«Algas e peixe podre para enterrar, Iodo para impermeabilizar o fundo da regadeira, e aí está a comedoria que serviu de mantença ao milagre das Gafanhas – tapetes infinitos de verdura, alfobres de pão para a fome dos homens e de bandeiras floridas para voracidade dos bois ruminar nos invernos desolados...
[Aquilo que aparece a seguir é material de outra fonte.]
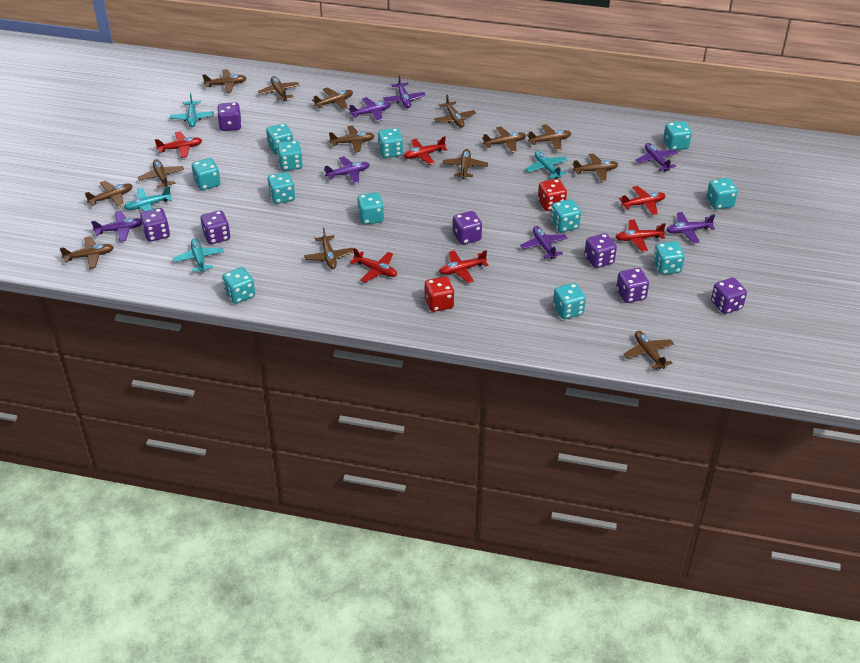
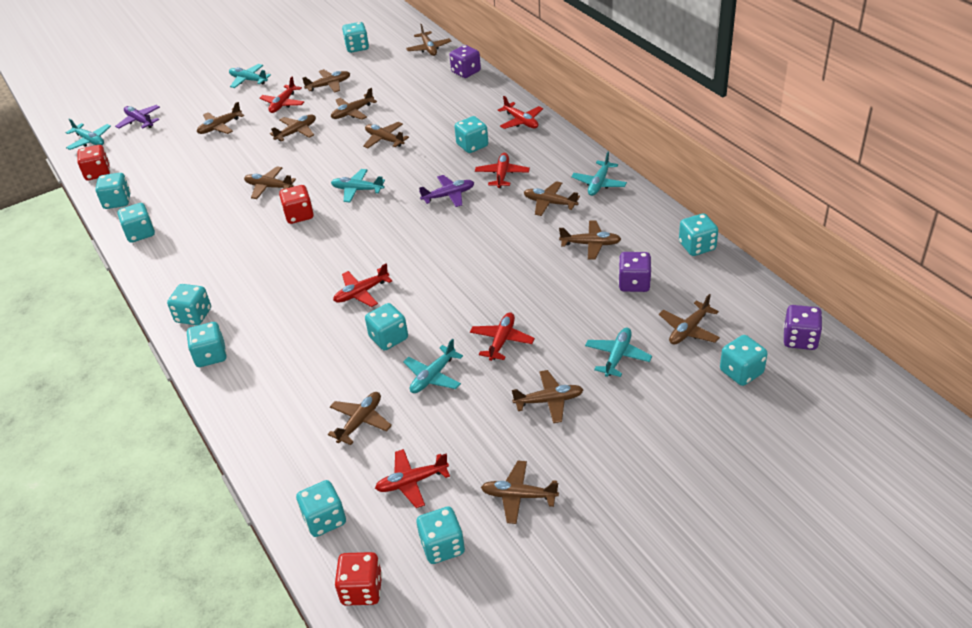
brown plane: [60,236,114,269] [85,181,133,207] [138,159,184,188] [202,69,247,93] [258,76,300,101] [304,228,354,269] [312,88,353,110] [329,126,375,152] [434,95,476,128] [442,149,488,179] [482,127,526,153] [527,124,571,151] [572,153,619,182] [624,331,674,369] = 14 -> [197,102,244,134] [244,166,296,199] [270,114,316,141] [302,69,350,93] [328,392,392,445] [331,88,377,120] [363,122,409,149] [406,24,451,56] [481,461,559,524] [512,370,584,423] [524,181,580,216] [559,221,621,260] [659,294,720,345] = 13
purple dice: [140,208,170,242] [201,210,230,244] [217,102,241,131] [453,211,482,245] [584,233,617,268] [616,268,649,303] [711,278,747,314] = 7 -> [450,45,481,78] [618,252,652,292] [784,305,822,350] = 3
purple plane: [91,211,142,242] [324,156,370,184] [348,97,391,121] [383,75,425,108] [520,226,568,259] [636,143,678,171] [666,212,715,243] = 7 -> [115,105,160,129] [419,175,474,207] = 2
red dice: [425,276,454,312] [538,179,567,211] = 2 -> [77,145,110,180] [279,185,314,224] [335,552,382,606] = 3
turquoise dice: [192,158,221,190] [222,267,255,304] [266,123,293,154] [267,172,295,204] [277,140,303,171] [357,192,384,225] [378,128,403,158] [551,199,581,232] [553,283,586,319] [653,241,685,275] [663,121,692,150] [707,178,738,210] = 12 -> [95,173,131,209] [118,203,155,243] [167,284,211,325] [187,322,227,367] [296,480,346,537] [342,22,369,53] [365,303,408,350] [417,506,465,564] [454,116,488,153] [679,213,718,256] [720,335,768,386] = 11
turquoise plane: [124,186,172,211] [170,93,214,127] [173,239,224,272] [526,151,568,179] = 4 -> [65,118,111,150] [229,64,271,88] [331,169,385,202] [403,339,463,393] [571,152,627,196] [585,328,652,377] = 6

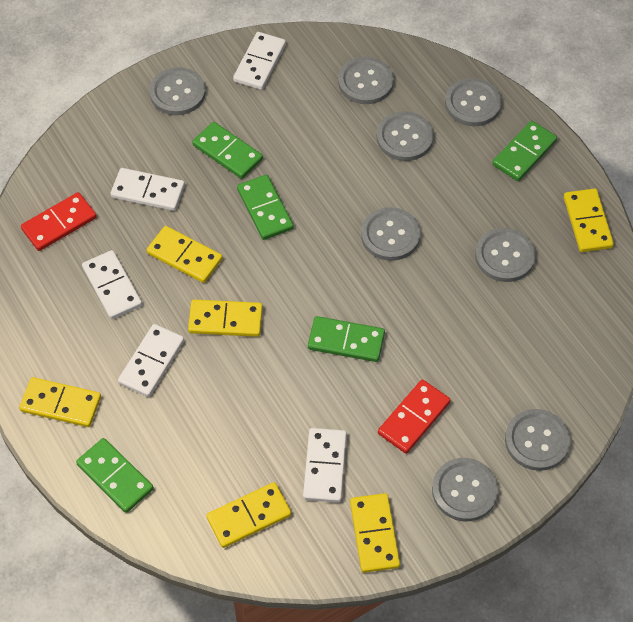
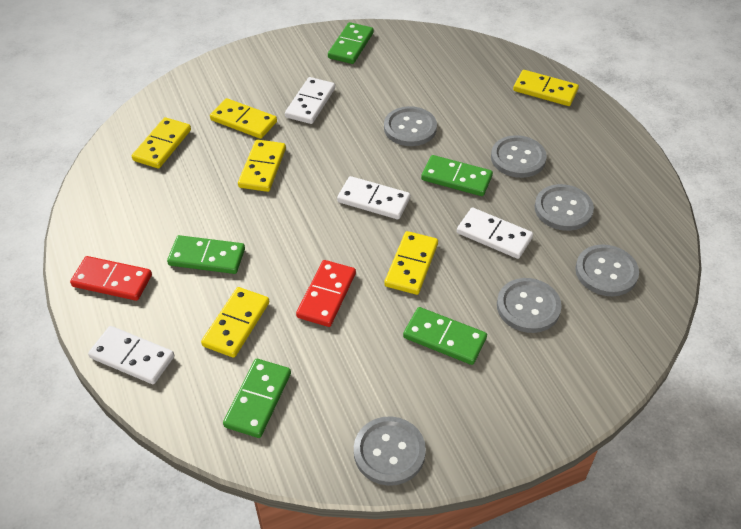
grey button: [149,67,206,115] [338,57,394,104] [361,207,421,261] [377,111,434,161] [432,458,498,521] [445,78,501,126] [475,228,536,282] [505,409,570,471] = 8 -> [354,416,426,486] [384,106,437,146] [491,135,547,178] [497,278,562,333] [534,184,594,231] [575,244,639,296] = 6
white domino: [82,250,142,319] [110,168,185,211] [118,324,184,397] [233,32,286,90] [303,428,347,503] = 5 -> [88,326,174,384] [285,77,335,124] [337,176,410,219] [457,208,533,259] = 4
Com enxadões desmedidos fazem surribas que vão ao centro da Terra! Nasce-lhe água sob os pés descalços, água salobra que pode meter medo à puerícia da novidade mas que, no final de contas, a acaricia com desvelos de ama de leite. E, só depois, é que vem a tarefa de incorporar, na terra remexida até ao tutano, o moliço que, com o suor adstringente do rosto, arrancam do fundo gordo dos canais e deixam ficar no areal da borda, durante o tempo necessário para lhe corrigir o tempero excessivo.
Vejo-os, como brinquedos, os moliceiros, a flutuar à flor das marolas, ou, preguiçosos, sobre o espelho das águas, e sinto o drama da terra faminta de matéria orgânica a escancarar a bocarra num esgar hiante para o trabalho duro destes homens obstinados que nunca desanimaram ante a negativa hostil da duna que, na sua nudez desoladora, nada prometia em troca.
A humanização da paisagem de Aveiro sugere qualquer coisa de actividade lúdica, de esforço manobrado pela mão da inocência criadora da infância que se compraz em regalar os olhos com o produto da sua energia. O pragmatismo, aqui, surge corroborado por uma moldura doirada de beleza e aconchegado pelo calor de uma visão que amacia o sensório.»